Love and marriage should be a simple topic to discuss as it has inspired many authors to write about it down through the ages. Almost as far back as time itself. However, depending on the culture, century, and perspective, it becomes a complicated subject. I believe it is important in all cultures but, over time, the values set forth by different religions have come to be ignored, or in some, even changed.


Up until the late 1950s, divorce was something that almost never took place in any culture. But it was brought to the forefront by celebrities and the media. As technology took over, more importance was placed on following the trend, even before following the trend was the thing to do. Many married without love, divorce followed and eventually, marriage became less desirable and couples in love simply began living together without the sanctity of marriage.


Many of the great authors wrote of love as the ultimate goal of the heart and marriage, the result of that love. The subject has inspired many great works of literature and poetry. Many great works of art, music, and charities. Love is what most people aspire to as a goal for their life. How they go about achieving that differs greatly in many cultures today.

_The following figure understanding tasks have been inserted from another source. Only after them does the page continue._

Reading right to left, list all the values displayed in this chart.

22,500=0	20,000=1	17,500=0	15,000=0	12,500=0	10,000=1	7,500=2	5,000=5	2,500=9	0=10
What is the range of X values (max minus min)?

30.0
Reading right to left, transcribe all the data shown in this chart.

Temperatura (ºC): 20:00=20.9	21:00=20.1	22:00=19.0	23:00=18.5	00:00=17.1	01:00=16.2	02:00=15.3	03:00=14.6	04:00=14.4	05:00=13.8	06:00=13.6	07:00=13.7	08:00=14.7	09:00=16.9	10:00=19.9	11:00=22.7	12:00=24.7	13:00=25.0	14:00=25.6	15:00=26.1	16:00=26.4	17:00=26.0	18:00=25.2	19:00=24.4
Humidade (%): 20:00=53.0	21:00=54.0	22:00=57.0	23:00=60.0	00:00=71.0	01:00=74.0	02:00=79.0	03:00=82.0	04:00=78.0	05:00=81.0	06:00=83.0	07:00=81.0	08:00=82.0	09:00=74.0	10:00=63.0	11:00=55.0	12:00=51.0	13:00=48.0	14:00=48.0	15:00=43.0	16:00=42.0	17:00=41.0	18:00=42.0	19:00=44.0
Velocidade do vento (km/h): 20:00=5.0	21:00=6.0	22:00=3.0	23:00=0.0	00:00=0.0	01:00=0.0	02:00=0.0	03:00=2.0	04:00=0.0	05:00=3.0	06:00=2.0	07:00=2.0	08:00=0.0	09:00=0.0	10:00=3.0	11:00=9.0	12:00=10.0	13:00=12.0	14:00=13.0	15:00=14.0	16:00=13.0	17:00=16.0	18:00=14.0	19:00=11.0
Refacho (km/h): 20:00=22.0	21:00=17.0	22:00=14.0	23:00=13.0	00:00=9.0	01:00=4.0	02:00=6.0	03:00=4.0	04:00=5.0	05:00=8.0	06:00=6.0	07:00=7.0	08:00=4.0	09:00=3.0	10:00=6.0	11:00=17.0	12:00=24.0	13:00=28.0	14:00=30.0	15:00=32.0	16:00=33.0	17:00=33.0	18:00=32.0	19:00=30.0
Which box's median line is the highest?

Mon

In third world countries, finding love is usually contained to a person's village as most never venture far from their area of birth. In some, the idea of love has been wiped out by ceremony and rituals that go against the very nature of love. In other cultures and countries, love is taken out of the picture when it comes to marriage. The parents pick suitable mates for their children and marriage takes place without the couples even having met prior to the ceremony. Suitability is measured by monetary value, education, employment, ability to cook and run a household, as well as affluence.

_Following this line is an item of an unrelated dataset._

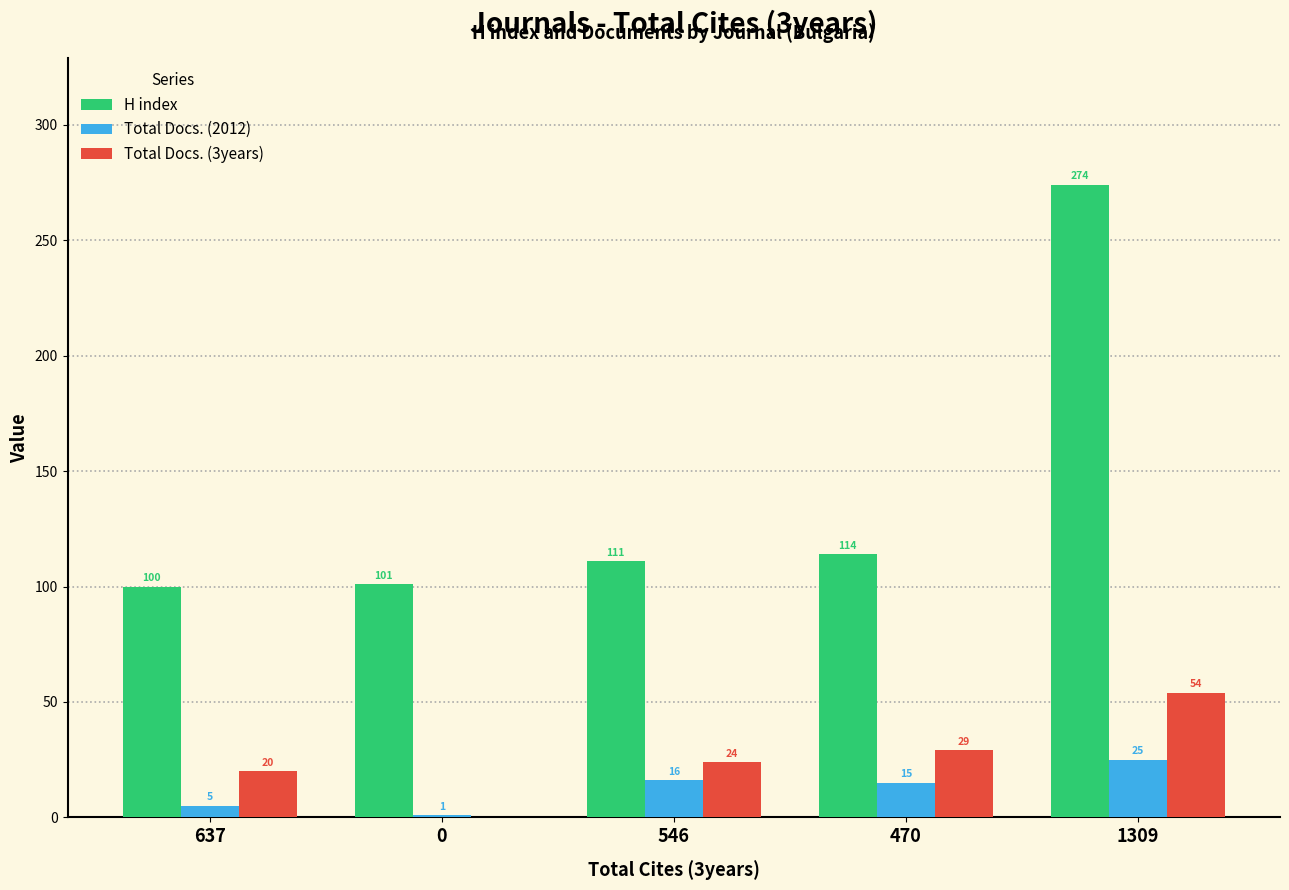

Which category has the highest value across all series?

1309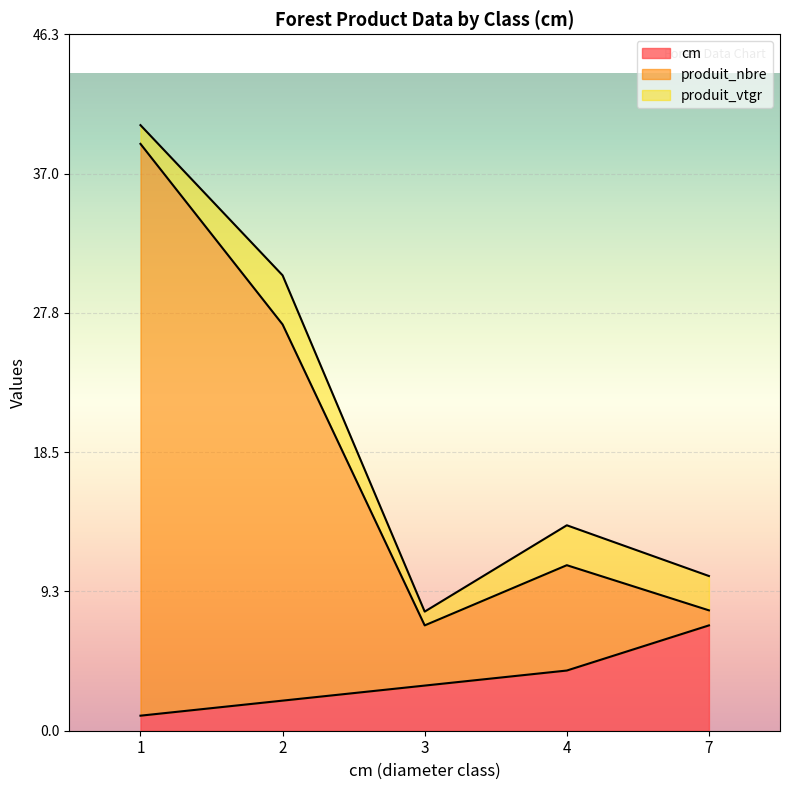

Rank the categories by cm value from highest to lowest.

7, 4, 3, 2, 1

However, in America, anything goes. Love is given freely with the heart as well as the body. Marriage is often temporary. Fidelity is almost unheard of anymore and love and marriage is now open to same sex and any of numerous other identities and genders. Even some Christian religions have eased up on their interpretations of what love and marriage means as written in the Bible.


Authors of today write very differently on the subject than the great authors of yesteryear. While love used to be romanticized and held to a higher standard, authors of today equate love with a flippant notion that it is there to just reach out and grab, use, and throw away. This is perpetuated by social media which opens a whole different door to the meaning of love and marriage. No longer is marriage the end result of love. No longer is it important to meet in person. Would the great authors be able to write in this day and age? I think they are currently turning over in their graves.